Ему доносили: герцог неистовствует, ревнует, следит за приближением кабинет-министра, а Куракин подогревает ревность, нашептывает опасения. Но Волынский всегда презирал опасности, он любил их, нарочито принялся затягивать аудиенцию, перестал посещать утренние выходы Бирона, прочно вошедшие в дворцовый ритуал. Милости попасть на церемонию в приемной добивались многие, но он, обязанный стоять там по этикету, пренебрег им – кроме всего, и впрямь не хватало времени (на что ссылался при случае, выражая свои извинения Его герцогской светлости). Он много работал, вершил судьбы государства, но, конечно же, конечно, во все вплеталась гордыня, и он, полагаясь на любовь государыни, видно, преступил черту. Но нет же, пока Анна оберегала, отводила наговоры, по-прежнему была мила, любезна, ценила его советы. Нет, не могла она так коварно обманывать, притворяться, секрет тут в чем-то другом. Но в чем?

Не в один день завоевал он нынешнее положение, он рос, как и полагалось ему, и чувство силы не покидало никогда и даже сейчас не покидает его. Будущее… О! Он конечно же позаботился о нем: бережно и нежно обхаживал племянницу императрицы – Анну Леопольдовну – и в конце концов снискал успех, приручил застенчивую девицу. Не скрывая, радовался расстройству ее брака с шестнадцатилетним Петром Бироном, ведь так, чего доброго, курляндцы прочно утвердились бы на российском троне. Когда же юной Анне стали навязывать принца Антона Брауншвейгского, он первый принялся поздравлять ее с прекрасным супругом. Принц обожествлял кабинет-министра, по-детски глядел ему в рот. Пожалуй, Волынский за это даже полюбил юношу. Вероятно, и здесь действовал чересчур открыто, ему нашептывали: «Будьте осторожны, герцог боится, начинает вас ненавидеть!» Но Волынский отметал подозрения и, ощущая все нарастающую симпатию Анны, глубже и глубже увязал в силках собственного могущества. Он никогда и не замышлял ничего против Бирона, знал, что должен смириться с его присутствием, перестал лишь видеть в нем государственного деятеля. Слишком занесся? Артемий Петрович никогда не признавал слова «слишком» относительно дел, им свершаемых, – на том стоял, тем жил, тем гордился!

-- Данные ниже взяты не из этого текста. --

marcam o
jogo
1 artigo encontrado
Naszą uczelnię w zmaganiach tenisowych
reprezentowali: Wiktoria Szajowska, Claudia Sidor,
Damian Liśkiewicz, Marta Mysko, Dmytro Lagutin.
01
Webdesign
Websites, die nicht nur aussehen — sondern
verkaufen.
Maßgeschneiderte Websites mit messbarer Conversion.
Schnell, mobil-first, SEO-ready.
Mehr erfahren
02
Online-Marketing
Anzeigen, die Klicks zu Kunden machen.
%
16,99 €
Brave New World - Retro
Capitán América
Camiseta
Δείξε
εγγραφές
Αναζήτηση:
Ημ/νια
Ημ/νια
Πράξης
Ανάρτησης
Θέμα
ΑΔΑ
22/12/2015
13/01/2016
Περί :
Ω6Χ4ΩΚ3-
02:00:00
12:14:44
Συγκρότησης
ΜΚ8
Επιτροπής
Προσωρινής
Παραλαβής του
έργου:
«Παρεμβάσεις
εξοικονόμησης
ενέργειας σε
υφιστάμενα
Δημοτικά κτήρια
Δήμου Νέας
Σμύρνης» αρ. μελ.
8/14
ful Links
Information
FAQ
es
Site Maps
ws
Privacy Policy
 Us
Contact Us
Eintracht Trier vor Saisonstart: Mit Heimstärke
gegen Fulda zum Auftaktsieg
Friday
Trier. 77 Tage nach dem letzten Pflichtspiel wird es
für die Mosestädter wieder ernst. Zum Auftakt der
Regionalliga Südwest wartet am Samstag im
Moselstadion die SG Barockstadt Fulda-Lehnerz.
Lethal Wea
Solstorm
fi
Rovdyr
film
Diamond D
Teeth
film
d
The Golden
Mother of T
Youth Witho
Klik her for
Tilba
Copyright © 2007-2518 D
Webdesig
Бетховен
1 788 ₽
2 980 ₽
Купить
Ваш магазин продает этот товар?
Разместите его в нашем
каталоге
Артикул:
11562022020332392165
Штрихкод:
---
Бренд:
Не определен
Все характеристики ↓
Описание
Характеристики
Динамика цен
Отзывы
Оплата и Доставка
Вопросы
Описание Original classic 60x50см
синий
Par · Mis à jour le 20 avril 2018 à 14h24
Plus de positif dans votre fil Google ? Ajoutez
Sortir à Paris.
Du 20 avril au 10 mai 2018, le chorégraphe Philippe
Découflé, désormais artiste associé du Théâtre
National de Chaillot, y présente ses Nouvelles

Неужели правы были друзья? Неужели поспешил, заслужив уважение венценосных дам, позабыл о герцоге – былом своем покровителе? Впав в безумие самозабвения, упиваясь всемогуществом, вседозволенностью, переоценил их? Да, он пошел напролом, но приспело время – подавая императрице и герцогу письмо-представление об окружающих их лицах, бичуя отвратительные их пороки, срывая маски, не на благо ли Отчизны он трудился и надеялся, очень надеялся, что поймут, оценят искренность, как понимали и ценили государственные доклады. Он желал свалить Куракина, Остермана, Головкина, желал, ибо как кабинет-министр видел пагубу, творимую угнездившейся у трона кликой, обманывающей государыню, застилающей ее слух льстивыми речами. Он пошел на приступ, зная твердо, что императрица поверит ему, расправится с губящими государство вельможами. Но то ли Анна не захотела кровопролития, то ли герцог испугался, что следом могут затребовать и его голову, испугался и настроил Анну против Волынского, застращал ее тиранией своего кабинет-министра. Не зря же сегодня отказался он принять Артемия Петровича, сказавшись больным. То, что курляндец приложил руку, настроив государыню, не вызывало сомнений, но что гадать попусту, важнее другое – конец ли это?